Julienned potatoes with spicy cod roe ジャガイモの明太子和え

japanese cake

Julienned potatoes with spicy cod roe ジャガイモの明太子和え (Mark’s book p24)

We have to agree with Mark that this dish is excellent and definitely joined our list of favorites. I have to admit first that I deviated a little from the original recipe but it tasted very very good. I should have made the dish, at least once, according to the original recipe before modifying it. First, we did not have the spicy cod roe or “karashi-mentaiko” 辛子明太子 and we had all other kinds of potatoes except Russet.
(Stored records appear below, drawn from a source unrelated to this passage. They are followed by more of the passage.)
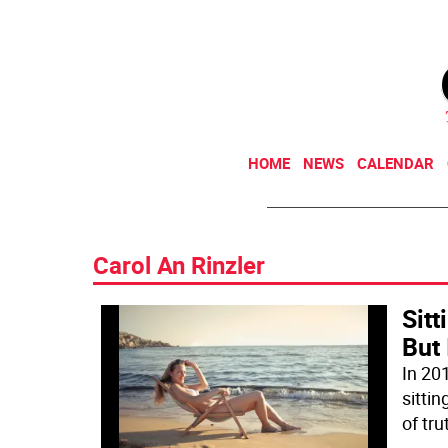
HOME
NEWS
CALENDAR
Carol An Rinzler
Sit
But 
In 20
sitti
of tru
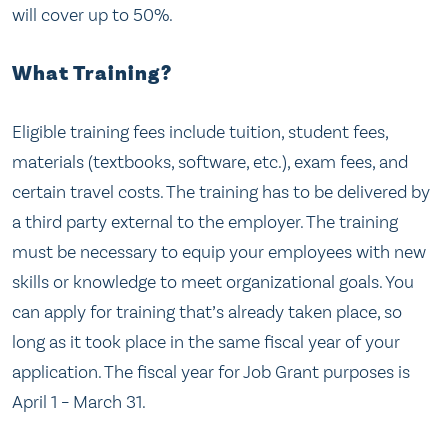
will cover up to 50%.
What Training?
Eligible training fees include tuition, student fees,
materials (textbooks, software, etc.), exam fees, and
certain travel costs. The training has to be delivered by
a third party external to the employer. The training
must be necessary to equip your employees with new
skills or knowledge to meet organizational goals. You
can apply for training that’s already taken place, so
long as it took place in the same fiscal year of your
application. The fiscal year for Job Grant purposes is
April 1 – March 31.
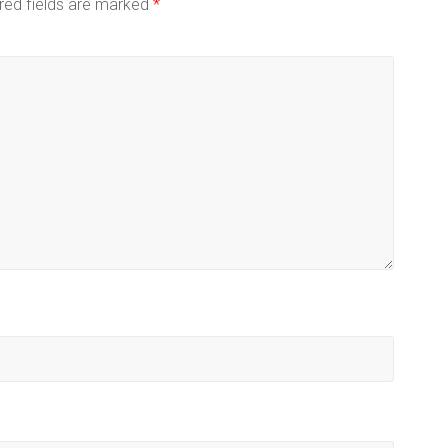
red fields are marked
*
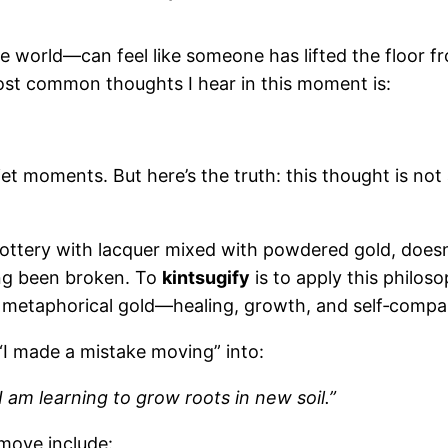
e world—can feel like someone has lifted the floor
 most common thoughts I hear in this moment is:
et moments. But here’s the truth: this thought is not 
pottery with lacquer mixed with powdered gold, doesn
ing been broken. To
kintsugify
is to apply this philos
ith metaphorical gold—healing, growth, and self‑compa
I made a mistake moving” into:
I am learning to grow roots in new soil.”
 move include:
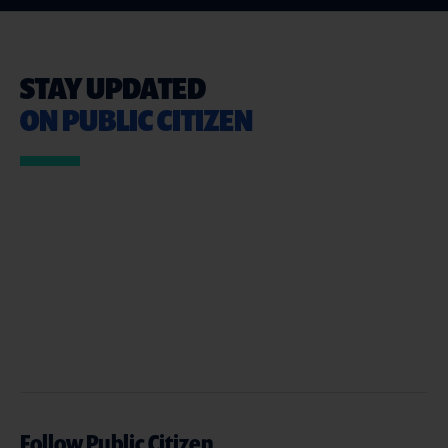
STAY UPDATED
ON PUBLIC CITIZEN
Follow Public Citizen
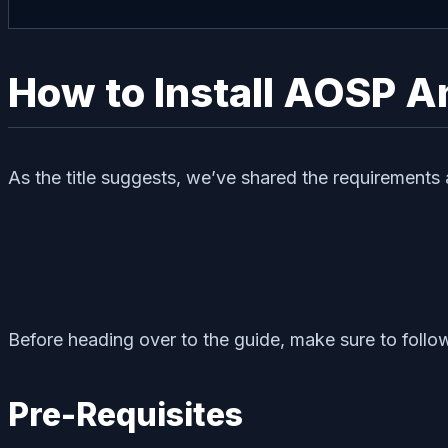
How to Install AOSP An
As the title suggests, we’ve shared the requirements 
Before heading over to the guide, make sure to follow
Pre-Requisites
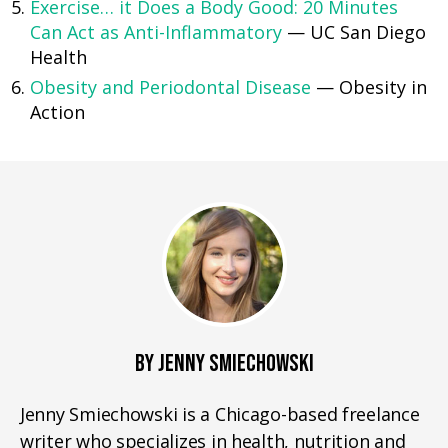
Exercise… it Does a Body Good: 20 Minutes
Can Act as Anti-Inflammatory
— UC San Diego
Health
Obesity and Periodontal Disease
— Obesity in
Action
BY JENNY SMIECHOWSKI
Jenny Smiechowski is a Chicago-based freelance
writer who specializes in health, nutrition and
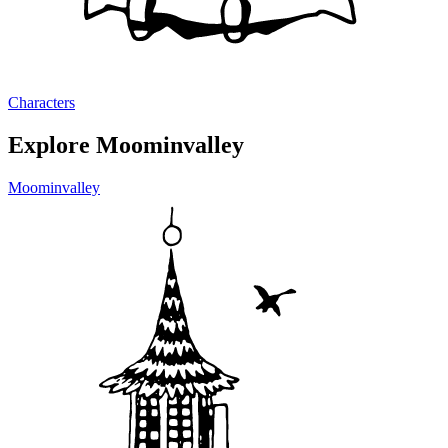
Characters
Explore Moominvalley
Moominvalley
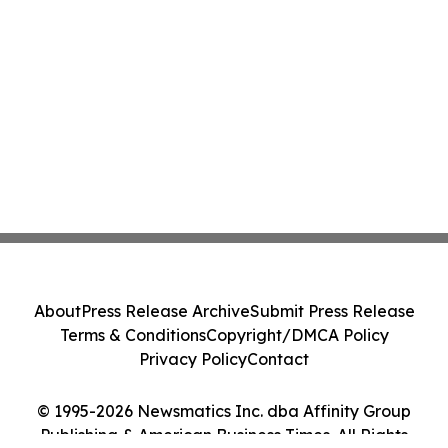
About
Press Release Archive
Submit Press Release
Terms & Conditions
Copyright/DMCA Policy
Privacy Policy
Contact
© 1995-2026 Newsmatics Inc. dba Affinity Group
Publishing & American Business Times. All Rights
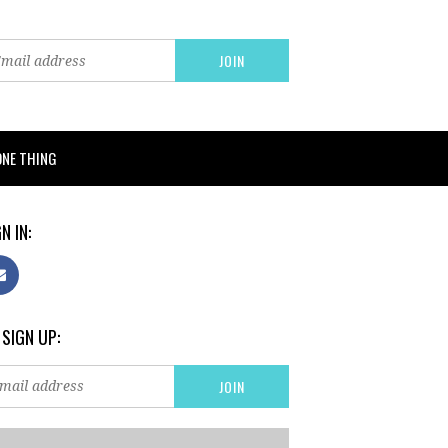
ONE THING
N IN:
 SIGN UP:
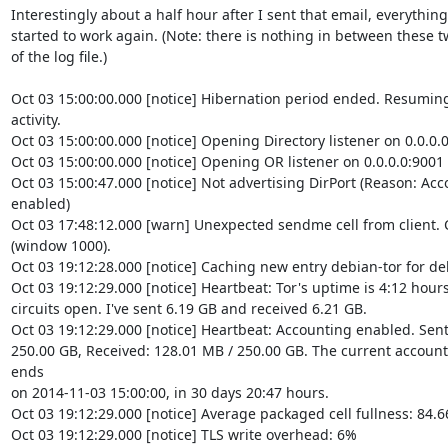
Interestingly about a half hour after I sent that email, everything

started to work again. (Note: there is nothing in between these tw
of the log file.)

Oct 03 15:00:00.000 [notice] Hibernation period ended. Resuming
activity.

Oct 03 15:00:00.000 [notice] Opening Directory listener on 0.0.0.0
Oct 03 15:00:00.000 [notice] Opening OR listener on 0.0.0.0:9001

Oct 03 15:00:47.000 [notice] Not advertising DirPort (Reason: Ac
enabled)

Oct 03 17:48:12.000 [warn] Unexpected sendme cell from client. Cl
(window 1000).

Oct 03 19:12:28.000 [notice] Caching new entry debian-tor for deb
Oct 03 19:12:29.000 [notice] Heartbeat: Tor's uptime is 4:12 hours,
circuits open. I've sent 6.19 GB and received 6.21 GB.

Oct 03 19:12:29.000 [notice] Heartbeat: Accounting enabled. Sent:
250.00 GB, Received: 128.01 MB / 250.00 GB. The current accounti
ends

on 2014-11-03 15:00:00, in 30 days 20:47 hours.

Oct 03 19:12:29.000 [notice] Average packaged cell fullness: 84.6
Oct 03 19:12:29.000 [notice] TLS write overhead: 6%
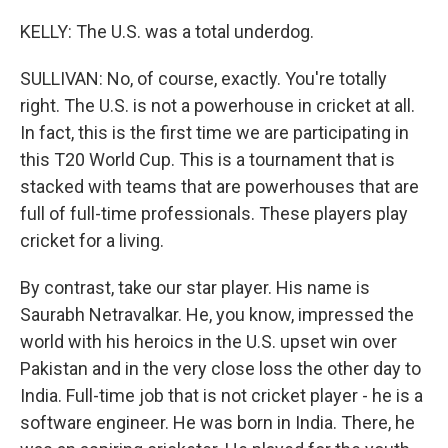
KELLY: The U.S. was a total underdog.
SULLIVAN: No, of course, exactly. You're totally
right. The U.S. is not a powerhouse in cricket at all.
In fact, this is the first time we are participating in
this T20 World Cup. This is a tournament that is
stacked with teams that are powerhouses that are
full of full-time professionals. These players play
cricket for a living.
By contrast, take our star player. His name is
Saurabh Netravalkar. He, you know, impressed the
world with his heroics in the U.S. upset win over
Pakistan and in the very close loss the other day to
India. Full-time job that is not cricket player - he is a
software engineer. He was born in India. There, he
Substituting for the spicy cod roe, after removing the roe from it’s sac, I added Tabasco and a bit of sake to make regular “tarako” たらこ cod roe spicy and the right consistency. For my wife, the spicy cod roe is too spicy and this way, I can control the spiciness. Instead of Russet, I used a large red potato which has less starch than Russet. For the rest, I followed the recipe. To reiterate, thinly julienne the potato and soak it in water to remove excess starch, drain and pat dry. Saute in small amount of oil in a hot frying pan for 2 minutes or so without browning until softened but still bit crunchy. Serve on a plate, top it with a pat of butter and the spiced-up cod roe. Add freshly cracked black pepper. Mix and enjoy.

This is somewhat reminiscent of a classic Japanese pasta dish, “Tarako spaghetti” たらこスパゲッティ. We often make a variation of this spaghetti dish.  In the current dish, potatoes are used instead of noodles. The potato strips are al dente but have a different texture as compared with noodles. The mixture of tarako, spiciness from, in my case, tabasco and cracked black pepper, and butter is wonderful. As in tarako spaghetti, it is natural to think adding julienned nori and perilla to this.